#### BRANO DA LEGGERE ####

Arte – Rosso su bianco (la poetica di Franko B)

“La gente va in guerra per il sangue”. Plic, la prima goccia cade a terra scivolando sulle braccia bianche. Il silenzio si fa onirico, spesso, musicale.

 

“Quello che sto facendo è rendere sopportabile l’insopportabile”. Plic, la seconda goccia dopo avere a lungo indugiato su quale strada prendere è corsa veloce. Cade a pochi millimetri dalla seconda. La terza, la quarta.

 

Il bianco, spesso, straniante, strato di cerone nasconde i mille tatuaggi che campeggiano sul corpo che gocciola sangue. Non si vede la croce rossa sul petto. “È stato il mio primo tatuaggio. L’ho fatto per indicare la mia condizione di rifugiato, nel senso che qui sulla Terra siamo tutti rifugiati. Non apparteniamo veramente a nessun posto, su questo pianeta”. E intanto plic, plic, la pozza ugualmente rossa ai piedi del bianco corpo si allarga.

#### SEZIONE DATI ####

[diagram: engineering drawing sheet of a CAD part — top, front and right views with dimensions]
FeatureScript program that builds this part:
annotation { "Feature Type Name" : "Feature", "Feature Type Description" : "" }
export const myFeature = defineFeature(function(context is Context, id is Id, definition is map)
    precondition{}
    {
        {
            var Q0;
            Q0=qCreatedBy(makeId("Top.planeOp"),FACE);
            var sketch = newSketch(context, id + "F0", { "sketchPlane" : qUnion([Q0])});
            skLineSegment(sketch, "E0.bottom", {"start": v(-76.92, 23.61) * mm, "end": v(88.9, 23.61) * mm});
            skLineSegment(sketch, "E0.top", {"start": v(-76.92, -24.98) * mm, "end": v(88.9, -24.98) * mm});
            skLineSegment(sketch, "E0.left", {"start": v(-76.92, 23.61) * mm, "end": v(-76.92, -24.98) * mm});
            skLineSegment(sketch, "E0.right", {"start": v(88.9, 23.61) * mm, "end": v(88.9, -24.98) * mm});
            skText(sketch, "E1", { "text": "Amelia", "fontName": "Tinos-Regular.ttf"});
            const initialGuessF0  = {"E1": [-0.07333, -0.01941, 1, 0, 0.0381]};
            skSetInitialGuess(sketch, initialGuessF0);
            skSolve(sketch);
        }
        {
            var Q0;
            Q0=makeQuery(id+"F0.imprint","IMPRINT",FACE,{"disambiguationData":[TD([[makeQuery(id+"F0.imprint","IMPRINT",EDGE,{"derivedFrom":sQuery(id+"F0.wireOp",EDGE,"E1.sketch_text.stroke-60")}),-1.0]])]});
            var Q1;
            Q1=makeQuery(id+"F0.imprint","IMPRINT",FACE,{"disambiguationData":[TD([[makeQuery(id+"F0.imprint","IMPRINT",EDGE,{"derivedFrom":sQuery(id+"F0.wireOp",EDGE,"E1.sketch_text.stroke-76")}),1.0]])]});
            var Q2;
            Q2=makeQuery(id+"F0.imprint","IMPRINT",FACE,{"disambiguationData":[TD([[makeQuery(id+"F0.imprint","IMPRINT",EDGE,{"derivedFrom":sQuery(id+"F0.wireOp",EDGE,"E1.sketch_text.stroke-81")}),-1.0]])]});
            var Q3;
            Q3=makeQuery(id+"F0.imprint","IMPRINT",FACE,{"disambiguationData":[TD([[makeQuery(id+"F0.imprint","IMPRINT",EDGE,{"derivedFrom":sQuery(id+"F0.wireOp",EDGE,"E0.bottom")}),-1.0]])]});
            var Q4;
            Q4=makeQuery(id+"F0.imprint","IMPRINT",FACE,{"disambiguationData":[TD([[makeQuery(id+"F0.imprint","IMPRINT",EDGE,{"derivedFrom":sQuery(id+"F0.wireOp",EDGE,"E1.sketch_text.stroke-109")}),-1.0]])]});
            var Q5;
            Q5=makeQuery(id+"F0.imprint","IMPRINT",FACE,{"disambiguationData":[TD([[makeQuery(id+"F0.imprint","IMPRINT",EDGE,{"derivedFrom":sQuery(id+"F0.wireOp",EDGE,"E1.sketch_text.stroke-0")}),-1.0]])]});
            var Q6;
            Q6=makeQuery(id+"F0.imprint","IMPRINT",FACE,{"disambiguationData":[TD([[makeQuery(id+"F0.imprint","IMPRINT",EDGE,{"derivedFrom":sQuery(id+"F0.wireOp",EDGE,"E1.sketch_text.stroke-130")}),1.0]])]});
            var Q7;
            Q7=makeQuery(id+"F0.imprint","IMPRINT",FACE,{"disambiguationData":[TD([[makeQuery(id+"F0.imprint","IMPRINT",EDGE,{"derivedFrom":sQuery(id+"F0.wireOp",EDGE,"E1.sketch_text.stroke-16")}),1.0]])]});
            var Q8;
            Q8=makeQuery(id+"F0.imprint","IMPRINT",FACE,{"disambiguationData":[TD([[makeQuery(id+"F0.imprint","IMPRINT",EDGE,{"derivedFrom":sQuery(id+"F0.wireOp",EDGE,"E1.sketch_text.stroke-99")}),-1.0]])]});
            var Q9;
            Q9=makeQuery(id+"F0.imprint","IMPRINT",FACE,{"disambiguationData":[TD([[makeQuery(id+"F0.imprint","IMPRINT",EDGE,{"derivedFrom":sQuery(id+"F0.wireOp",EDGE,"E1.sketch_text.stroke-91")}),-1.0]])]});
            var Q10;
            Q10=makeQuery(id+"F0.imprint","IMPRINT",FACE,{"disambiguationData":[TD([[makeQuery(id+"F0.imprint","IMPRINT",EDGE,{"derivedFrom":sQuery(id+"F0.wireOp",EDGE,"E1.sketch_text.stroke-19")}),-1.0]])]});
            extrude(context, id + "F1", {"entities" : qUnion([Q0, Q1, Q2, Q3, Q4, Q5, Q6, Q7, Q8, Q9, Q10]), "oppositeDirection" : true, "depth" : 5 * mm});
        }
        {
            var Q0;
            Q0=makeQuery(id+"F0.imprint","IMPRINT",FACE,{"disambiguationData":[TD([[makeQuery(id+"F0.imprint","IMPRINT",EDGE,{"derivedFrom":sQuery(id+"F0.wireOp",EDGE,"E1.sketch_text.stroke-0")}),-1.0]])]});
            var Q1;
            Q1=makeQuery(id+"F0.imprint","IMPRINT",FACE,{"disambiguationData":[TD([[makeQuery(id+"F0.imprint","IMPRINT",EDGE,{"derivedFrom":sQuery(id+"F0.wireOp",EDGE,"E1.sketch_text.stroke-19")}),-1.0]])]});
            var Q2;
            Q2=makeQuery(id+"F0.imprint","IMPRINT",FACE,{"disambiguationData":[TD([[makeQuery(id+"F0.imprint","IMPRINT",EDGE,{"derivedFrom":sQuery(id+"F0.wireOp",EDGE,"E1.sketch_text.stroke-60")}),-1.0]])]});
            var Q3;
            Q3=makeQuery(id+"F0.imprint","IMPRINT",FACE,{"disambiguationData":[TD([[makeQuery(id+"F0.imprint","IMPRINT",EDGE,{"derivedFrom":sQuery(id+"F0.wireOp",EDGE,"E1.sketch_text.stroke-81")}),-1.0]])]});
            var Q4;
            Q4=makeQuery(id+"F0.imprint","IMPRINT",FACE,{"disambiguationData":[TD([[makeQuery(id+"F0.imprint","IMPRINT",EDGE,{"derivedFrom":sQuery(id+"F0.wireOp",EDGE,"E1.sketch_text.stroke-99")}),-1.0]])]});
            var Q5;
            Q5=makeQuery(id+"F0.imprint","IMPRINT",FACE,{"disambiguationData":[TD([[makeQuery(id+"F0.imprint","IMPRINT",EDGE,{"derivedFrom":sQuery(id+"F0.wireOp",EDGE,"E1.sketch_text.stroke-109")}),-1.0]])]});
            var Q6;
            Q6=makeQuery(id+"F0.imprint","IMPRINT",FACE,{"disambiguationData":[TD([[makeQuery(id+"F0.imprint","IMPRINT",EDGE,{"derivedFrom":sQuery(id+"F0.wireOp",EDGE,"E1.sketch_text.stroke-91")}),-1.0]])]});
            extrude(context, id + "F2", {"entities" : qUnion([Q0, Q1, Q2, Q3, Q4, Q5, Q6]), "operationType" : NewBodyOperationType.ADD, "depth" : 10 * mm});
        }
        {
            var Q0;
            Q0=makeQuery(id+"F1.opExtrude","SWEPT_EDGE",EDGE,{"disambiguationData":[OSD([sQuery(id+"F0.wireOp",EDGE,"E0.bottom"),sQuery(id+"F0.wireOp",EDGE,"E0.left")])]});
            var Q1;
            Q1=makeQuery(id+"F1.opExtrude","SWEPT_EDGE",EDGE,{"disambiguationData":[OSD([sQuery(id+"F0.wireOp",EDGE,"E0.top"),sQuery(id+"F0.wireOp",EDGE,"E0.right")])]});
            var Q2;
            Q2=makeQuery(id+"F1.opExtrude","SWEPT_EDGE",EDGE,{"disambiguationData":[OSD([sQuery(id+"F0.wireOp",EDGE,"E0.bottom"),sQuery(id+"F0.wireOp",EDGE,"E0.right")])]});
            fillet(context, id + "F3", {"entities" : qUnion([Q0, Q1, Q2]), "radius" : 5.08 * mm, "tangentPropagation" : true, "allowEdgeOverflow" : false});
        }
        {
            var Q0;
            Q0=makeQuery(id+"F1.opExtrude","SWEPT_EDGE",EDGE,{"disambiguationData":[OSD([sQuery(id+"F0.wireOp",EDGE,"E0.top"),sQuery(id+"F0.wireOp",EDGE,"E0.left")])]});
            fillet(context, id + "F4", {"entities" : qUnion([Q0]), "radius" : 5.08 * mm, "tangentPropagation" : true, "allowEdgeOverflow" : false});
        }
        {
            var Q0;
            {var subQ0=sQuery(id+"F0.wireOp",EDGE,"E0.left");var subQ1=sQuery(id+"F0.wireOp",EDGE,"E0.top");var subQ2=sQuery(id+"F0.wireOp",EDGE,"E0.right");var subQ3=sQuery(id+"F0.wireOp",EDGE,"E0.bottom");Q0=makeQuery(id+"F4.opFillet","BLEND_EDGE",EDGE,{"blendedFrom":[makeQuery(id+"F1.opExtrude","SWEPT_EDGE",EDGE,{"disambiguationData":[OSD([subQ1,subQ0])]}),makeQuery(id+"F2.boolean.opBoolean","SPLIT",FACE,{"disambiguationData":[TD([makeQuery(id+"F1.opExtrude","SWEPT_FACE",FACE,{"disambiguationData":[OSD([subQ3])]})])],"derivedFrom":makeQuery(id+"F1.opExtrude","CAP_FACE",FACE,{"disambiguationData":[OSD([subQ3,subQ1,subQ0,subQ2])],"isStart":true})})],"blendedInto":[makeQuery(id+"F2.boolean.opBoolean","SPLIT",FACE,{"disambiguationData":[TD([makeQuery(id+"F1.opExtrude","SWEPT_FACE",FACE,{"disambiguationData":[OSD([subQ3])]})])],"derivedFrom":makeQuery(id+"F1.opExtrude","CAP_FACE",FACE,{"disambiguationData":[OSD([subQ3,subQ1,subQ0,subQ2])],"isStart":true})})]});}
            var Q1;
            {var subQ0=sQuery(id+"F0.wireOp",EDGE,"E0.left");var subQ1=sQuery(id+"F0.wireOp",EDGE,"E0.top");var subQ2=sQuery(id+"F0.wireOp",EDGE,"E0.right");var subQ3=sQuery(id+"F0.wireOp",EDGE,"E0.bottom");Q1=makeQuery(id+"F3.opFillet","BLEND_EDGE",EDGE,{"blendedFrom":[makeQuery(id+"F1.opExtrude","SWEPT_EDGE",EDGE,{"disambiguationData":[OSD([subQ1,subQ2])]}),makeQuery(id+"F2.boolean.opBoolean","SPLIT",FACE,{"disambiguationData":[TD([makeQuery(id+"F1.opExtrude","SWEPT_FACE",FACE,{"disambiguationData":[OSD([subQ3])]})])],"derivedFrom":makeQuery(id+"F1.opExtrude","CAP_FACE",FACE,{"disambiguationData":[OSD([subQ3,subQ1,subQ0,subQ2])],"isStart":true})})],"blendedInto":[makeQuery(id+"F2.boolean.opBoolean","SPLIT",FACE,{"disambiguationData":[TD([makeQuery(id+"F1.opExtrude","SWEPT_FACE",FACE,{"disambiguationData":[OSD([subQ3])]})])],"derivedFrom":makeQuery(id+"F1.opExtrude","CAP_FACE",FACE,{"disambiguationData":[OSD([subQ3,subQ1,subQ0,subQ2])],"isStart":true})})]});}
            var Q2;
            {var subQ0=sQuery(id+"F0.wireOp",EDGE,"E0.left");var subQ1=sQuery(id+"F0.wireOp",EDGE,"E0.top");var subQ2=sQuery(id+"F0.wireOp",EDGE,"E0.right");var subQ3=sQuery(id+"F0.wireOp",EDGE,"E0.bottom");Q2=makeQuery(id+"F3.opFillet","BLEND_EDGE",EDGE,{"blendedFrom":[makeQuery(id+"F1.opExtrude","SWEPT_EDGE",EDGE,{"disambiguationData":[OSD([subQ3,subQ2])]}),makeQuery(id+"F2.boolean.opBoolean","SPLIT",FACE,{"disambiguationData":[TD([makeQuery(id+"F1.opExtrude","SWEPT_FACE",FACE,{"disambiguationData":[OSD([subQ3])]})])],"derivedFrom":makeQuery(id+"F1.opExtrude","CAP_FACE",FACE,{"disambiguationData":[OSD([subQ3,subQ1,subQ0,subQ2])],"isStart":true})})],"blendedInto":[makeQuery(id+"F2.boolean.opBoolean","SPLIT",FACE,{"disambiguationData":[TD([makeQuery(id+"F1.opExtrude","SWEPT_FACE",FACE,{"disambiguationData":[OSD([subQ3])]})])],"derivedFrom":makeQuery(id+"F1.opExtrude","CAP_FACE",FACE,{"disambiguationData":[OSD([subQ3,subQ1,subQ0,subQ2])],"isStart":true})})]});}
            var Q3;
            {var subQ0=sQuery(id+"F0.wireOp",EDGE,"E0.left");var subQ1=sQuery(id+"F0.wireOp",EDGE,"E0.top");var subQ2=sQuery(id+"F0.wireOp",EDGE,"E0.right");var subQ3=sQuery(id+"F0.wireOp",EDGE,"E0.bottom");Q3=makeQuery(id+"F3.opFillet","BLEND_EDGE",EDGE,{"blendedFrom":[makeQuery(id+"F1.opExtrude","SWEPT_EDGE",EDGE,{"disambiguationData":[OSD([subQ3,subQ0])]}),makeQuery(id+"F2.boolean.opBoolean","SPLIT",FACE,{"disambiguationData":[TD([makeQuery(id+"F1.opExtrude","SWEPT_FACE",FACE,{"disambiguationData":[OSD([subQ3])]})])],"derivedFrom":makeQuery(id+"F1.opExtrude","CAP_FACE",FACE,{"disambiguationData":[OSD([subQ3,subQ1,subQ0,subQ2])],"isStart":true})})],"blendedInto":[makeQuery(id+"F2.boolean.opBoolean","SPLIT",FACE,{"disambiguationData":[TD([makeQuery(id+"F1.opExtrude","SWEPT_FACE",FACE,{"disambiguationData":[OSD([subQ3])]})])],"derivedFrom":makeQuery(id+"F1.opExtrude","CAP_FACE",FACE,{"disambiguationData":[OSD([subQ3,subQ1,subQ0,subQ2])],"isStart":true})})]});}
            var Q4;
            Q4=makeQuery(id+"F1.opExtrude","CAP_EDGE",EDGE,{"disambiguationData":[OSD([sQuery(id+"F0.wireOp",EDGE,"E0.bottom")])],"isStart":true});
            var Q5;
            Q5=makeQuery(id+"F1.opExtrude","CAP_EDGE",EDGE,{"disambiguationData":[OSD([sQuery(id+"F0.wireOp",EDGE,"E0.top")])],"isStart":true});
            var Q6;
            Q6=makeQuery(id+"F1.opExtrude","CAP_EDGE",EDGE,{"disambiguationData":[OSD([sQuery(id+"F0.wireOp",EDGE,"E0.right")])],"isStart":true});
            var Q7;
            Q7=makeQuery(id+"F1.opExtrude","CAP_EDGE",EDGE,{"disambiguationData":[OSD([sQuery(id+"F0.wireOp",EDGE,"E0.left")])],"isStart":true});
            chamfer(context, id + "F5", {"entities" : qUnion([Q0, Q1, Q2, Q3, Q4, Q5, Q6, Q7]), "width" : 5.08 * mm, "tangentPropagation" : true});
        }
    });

####

[CONSEGNA] Nel brano sulla poetica di Franko B, che cosa nasconde lo strato di cerone bianco?

[RISPOSTA COMPLETA] Nasconde i mille tatuaggi che campeggiano sul corpo che gocciola sangue.